Plus récemment, c’est Adam Bohbot qui a négocié le contrat de location pour la boutique de Soho, supervisé les travaux de l’architecte, et même travaillé en boutique les samedi et dimanche. « Il faut s’investir corps et âme pour bien comprendre son business et sa clientèle. Bien maîtriser toute sa logistique, c’est le secret d’une entreprise saine et rentable ».
Fort de son expérience chez Obviously, Adam Bohbot a su mettre à profit un réseau d’influenceurs pour faire grossir sa marque. Ana Luisa a créé sa propre plateforme de veille des réseaux sociaux pour identifier les influenceurs émergents les plus en phase avec son audience cible. « Nous analysons des dizaines de millions de profils d’influenceurs avec un fort potentiel de croissance et nous proposons à certains influenceurs triés sur le volet de créer leur propre ligne de bijoux en partenariat avec Ana Luisa ».
Profil type d’un influenceur Ana Luisa : entre 30 et 50 000 followers, une belle croissance organique avec de très bons ratios d’engagement, une vraie authenticité. Les influenceurs « porte-manteaux des marques » (comprendre : prêts à travailler avec n’importe quelle marque), perdent vite leur crédibilité. « Les influenceuses – car ce sont souvent des femmes – avec lesquelles nous travaillons ont en général un métier à côté et mieux encore, celles qui ont un métier « de confiance », par exemple dans le secteur de la santé, ont des taux d’engagement dix fois plus élevés ! ».
Pendant les premières années de sa croissance, Ana Luisa consacre entre 50 et 70% de son budget marketing sur des influenceurs. Aujourd’hui encore, les influenceurs représentent environ un quart de son budget marketing.
« De 2020 à 2023, nous n’avions pas de boutique, mais nos clients les plus assidus trouvaient notre adresse en ligne et venaient nous voir dans nos bureaux. Nous avons fini par craquer et nous avons ouvert la boutique de Soho ». Le magasin, ouvert en l’espace de trois mois, est un succès immédiat. Il accueille aujourd’hui entre 5 et 10 000 visiteurs par mois, et un visiteur sur cinq environ repart avec un achat.

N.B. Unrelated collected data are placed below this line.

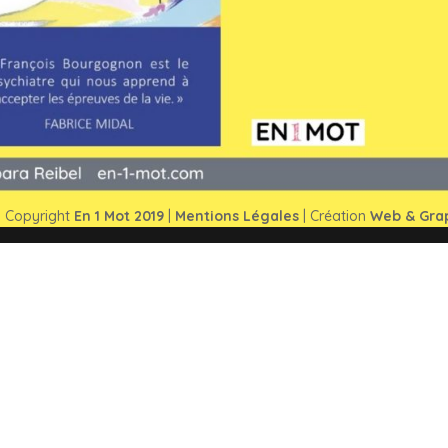
ode
,
Psycho
me de l’avoir commencée par le Dr François Bourgognon Psycho Art
ez55 Partages Temps de lecture moyen : 4 min 4 Dans notre vie, c
 Copyright
En 1 Mot 2019
|
Mentions Légales
| Création
Web & Gra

Si le commerce en ligne représente toujours la grosse majorité du chiffre d’affaires d’Ana Luisa, la boutique apporte à la marque une visibilité et une notoriété incomparables. Et c’est en passant devant la boutique que le directeur des bijoux de Bloomingdale’s aurait découvert l’enseigne.
Pour autant, l’envers du décor est plus difficile qu’il n’y paraît : le turnover des équipes est « une vraie baffe » : « Nous avons ouvert la boutique en décembre avec dix personnes, en mars il n’en restait plus que deux » avoue Adam Bohbot. Aujourd’hui, l’entrepreneur met autant d’effort dans le recrutement de ses équipes en boutique que dans celui du siège de l’entreprise. Un conseil ? Ne pas laisser les candidats choisir leurs références, « charge au recruteur de dire à qui il veut parler ».

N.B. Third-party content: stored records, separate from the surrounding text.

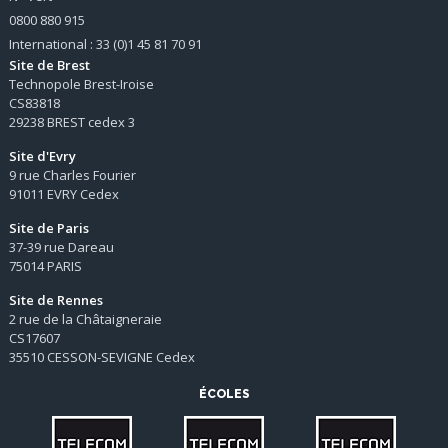
0800 880 915
International : 33 (0)1 45 81 70 91
Site de Brest
Technopole Brest-Iroise
CS83818
29238 BREST cedex 3
Site d'Evry
9 rue Charles Fourier
91011 EVRY Cedex
Site de Paris
37-39 rue Dareau
75014 PARIS
Site de Rennes
2 rue de la Châtaigneraie
CS17607
35510 CESSON-SEVIGNE Cedex
ÉCOLES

Ana Luisa compte ouvrir 10 nouvelles boutiques dans les 18 prochains mois, dans les plus grandes villes des États-Unis. « C’est important d’être dans les grandes villes, mais ce n’est pas là où la loyauté est la plus forte », analyse enfin Adam Bohbot. Au-delà de cette première phase, il entend suivre la stratégie de Kendra Scott, l’une des premières marques de bijoux valorisée à plus d’un milliard de dollars, et s’implanter sur des villes moyennes où les loyers sont moins chers et la clientèle plus fidèle.